(Supplied material Opens)

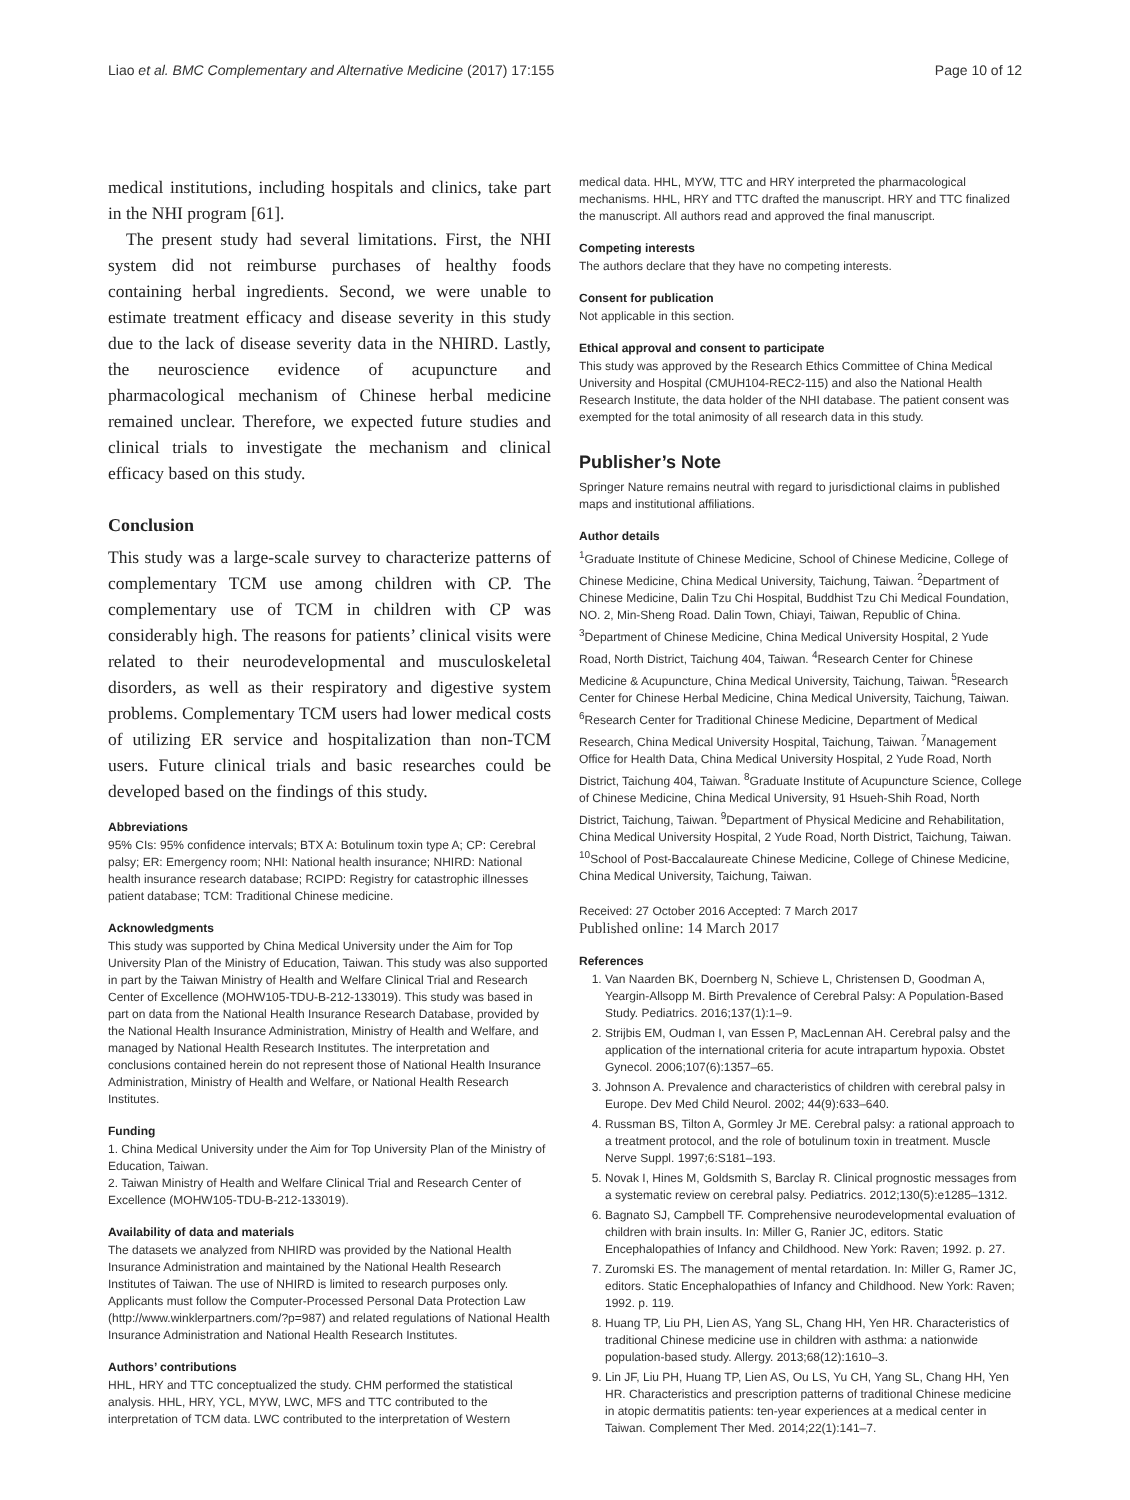Liao et al. BMC Complementary and Alternative Medicine (2017) 17:155 Page 10 of 12
medical institutions, including hospitals and clinics, take part in the NHI program [61].
The present study had several limitations. First, the NHI system did not reimburse purchases of healthy foods containing herbal ingredients. Second, we were unable to estimate treatment efficacy and disease severity in this study due to the lack of disease severity data in the NHIRD. Lastly, the neuroscience evidence of acupuncture and pharmacological mechanism of Chinese herbal medicine remained unclear. Therefore, we expected future studies and clinical trials to investigate the mechanism and clinical efficacy based on this study.
Conclusion
This study was a large-scale survey to characterize patterns of complementary TCM use among children with CP. The complementary use of TCM in children with CP was considerably high. The reasons for patients’ clinical visits were related to their neurodevelopmental and musculoskeletal disorders, as well as their respiratory and digestive system problems. Complementary TCM users had lower medical costs of utilizing ER service and hospitalization than non-TCM users. Future clinical trials and basic researches could be developed based on the findings of this study.
Abbreviations
95% CIs: 95% confidence intervals; BTX A: Botulinum toxin type A; CP: Cerebral palsy; ER: Emergency room; NHI: National health insurance; NHIRD: National health insurance research database; RCIPD: Registry for catastrophic illnesses patient database; TCM: Traditional Chinese medicine.
Acknowledgments
This study was supported by China Medical University under the Aim for Top University Plan of the Ministry of Education, Taiwan. This study was also supported in part by the Taiwan Ministry of Health and Welfare Clinical Trial and Research Center of Excellence (MOHW105-TDU-B-212-133019). This study was based in part on data from the National Health Insurance Research Database, provided by the National Health Insurance Administration, Ministry of Health and Welfare, and managed by National Health Research Institutes. The interpretation and conclusions contained herein do not represent those of National Health Insurance Administration, Ministry of Health and Welfare, or National Health Research Institutes.
Funding
1. China Medical University under the Aim for Top University Plan of the Ministry of Education, Taiwan.
2. Taiwan Ministry of Health and Welfare Clinical Trial and Research Center of Excellence (MOHW105-TDU-B-212-133019).
Availability of data and materials
The datasets we analyzed from NHIRD was provided by the National Health Insurance Administration and maintained by the National Health Research Institutes of Taiwan. The use of NHIRD is limited to research purposes only. Applicants must follow the Computer-Processed Personal Data Protection Law (http://www.winklerpartners.com/?p=987) and related regulations of National Health Insurance Administration and National Health Research Institutes.
Authors’ contributions
HHL, HRY and TTC conceptualized the study. CHM performed the statistical analysis. HHL, HRY, YCL, MYW, LWC, MFS and TTC contributed to the interpretation of TCM data. LWC contributed to the interpretation of Western
medical data. HHL, MYW, TTC and HRY interpreted the pharmacological mechanisms. HHL, HRY and TTC drafted the manuscript. HRY and TTC finalized the manuscript. All authors read and approved the final manuscript.
Competing interests
The authors declare that they have no competing interests.
Consent for publication
Not applicable in this section.
Ethical approval and consent to participate
This study was approved by the Research Ethics Committee of China Medical University and Hospital (CMUH104-REC2-115) and also the National Health Research Institute, the data holder of the NHI database. The patient consent was exempted for the total animosity of all research data in this study.
Publisher’s Note
Springer Nature remains neutral with regard to jurisdictional claims in published maps and institutional affiliations.
Author details
<sup>1</sup> Graduate Institute of Chinese Medicine, School of Chinese Medicine, College of Chinese Medicine, China Medical University, Taichung, Taiwan. <sup>2</sup>Department of Chinese Medicine, Dalin Tzu Chi Hospital, Buddhist Tzu Chi Medical Foundation, NO. 2, Min-Sheng Road. Dalin Town, Chiayi, Taiwan, Republic of China. <sup>3</sup>Department of Chinese Medicine, China Medical University Hospital, 2 Yude Road, North District, Taichung 404, Taiwan. <sup>4</sup>Research Center for Chinese Medicine & Acupuncture, China Medical University, Taichung, Taiwan. <sup>5</sup>Research Center for Chinese Herbal Medicine, China Medical University, Taichung, Taiwan. <sup>6</sup>Research Center for Traditional Chinese Medicine, Department of Medical Research, China Medical University Hospital, Taichung, Taiwan. <sup>7</sup>Management Office for Health Data, China Medical University Hospital, 2 Yude Road, North District, Taichung 404, Taiwan. <sup>8</sup>Graduate Institute of Acupuncture Science, College of Chinese Medicine, China Medical University, 91 Hsueh-Shih Road, North District, Taichung, Taiwan. <sup>9</sup>Department of Physical Medicine and Rehabilitation, China Medical University Hospital, 2 Yude Road, North District, Taichung, Taiwan. <sup>10</sup>School of Post-Baccalaureate Chinese Medicine, College of Chinese Medicine, China Medical University, Taichung, Taiwan.
Received: 27 October 2016 Accepted: 7 March 2017
Published online: 14 March 2017
References
1. Van Naarden BK, Doernberg N, Schieve L, Christensen D, Goodman A, Yeargin-Allsopp M. Birth Prevalence of Cerebral Palsy: A Population-Based Study. Pediatrics. 2016;137(1):1–9.
2. Strijbis EM, Oudman I, van Essen P, MacLennan AH. Cerebral palsy and the application of the international criteria for acute intrapartum hypoxia. Obstet Gynecol. 2006;107(6):1357–65.
3. Johnson A. Prevalence and characteristics of children with cerebral palsy in Europe. Dev Med Child Neurol. 2002; 44(9):633–640.
4. Russman BS, Tilton A, Gormley Jr ME. Cerebral palsy: a rational approach to a treatment protocol, and the role of botulinum toxin in treatment. Muscle Nerve Suppl. 1997;6:S181–193.
5. Novak I, Hines M, Goldsmith S, Barclay R. Clinical prognostic messages from a systematic review on cerebral palsy. Pediatrics. 2012;130(5):e1285–1312.
6. Bagnato SJ, Campbell TF. Comprehensive neurodevelopmental evaluation of children with brain insults. In: Miller G, Ranier JC, editors. Static Encephalopathies of Infancy and Childhood. New York: Raven; 1992. p. 27.
7. Zuromski ES. The management of mental retardation. In: Miller G, Ramer JC, editors. Static Encephalopathies of Infancy and Childhood. New York: Raven; 1992. p. 119.
8. Huang TP, Liu PH, Lien AS, Yang SL, Chang HH, Yen HR. Characteristics of traditional Chinese medicine use in children with asthma: a nationwide population-based study. Allergy. 2013;68(12):1610–3.
9. Lin JF, Liu PH, Huang TP, Lien AS, Ou LS, Yu CH, Yang SL, Chang HH, Yen HR. Characteristics and prescription patterns of traditional Chinese medicine in atopic dermatitis patients: ten-year experiences at a medical center in Taiwan. Complement Ther Med. 2014;22(1):141–7.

(Supplied material Closes)

## Task objective
Look through the entries above and quote exactly the lines from the line with "The authors declare" to the line with "Ethical approval and consent to participate", counting both of those lines.

## Worked solution
The authors declare that they have no competing interests.
Consent for publication
Not applicable in this section.
Ethical approval and consent to participate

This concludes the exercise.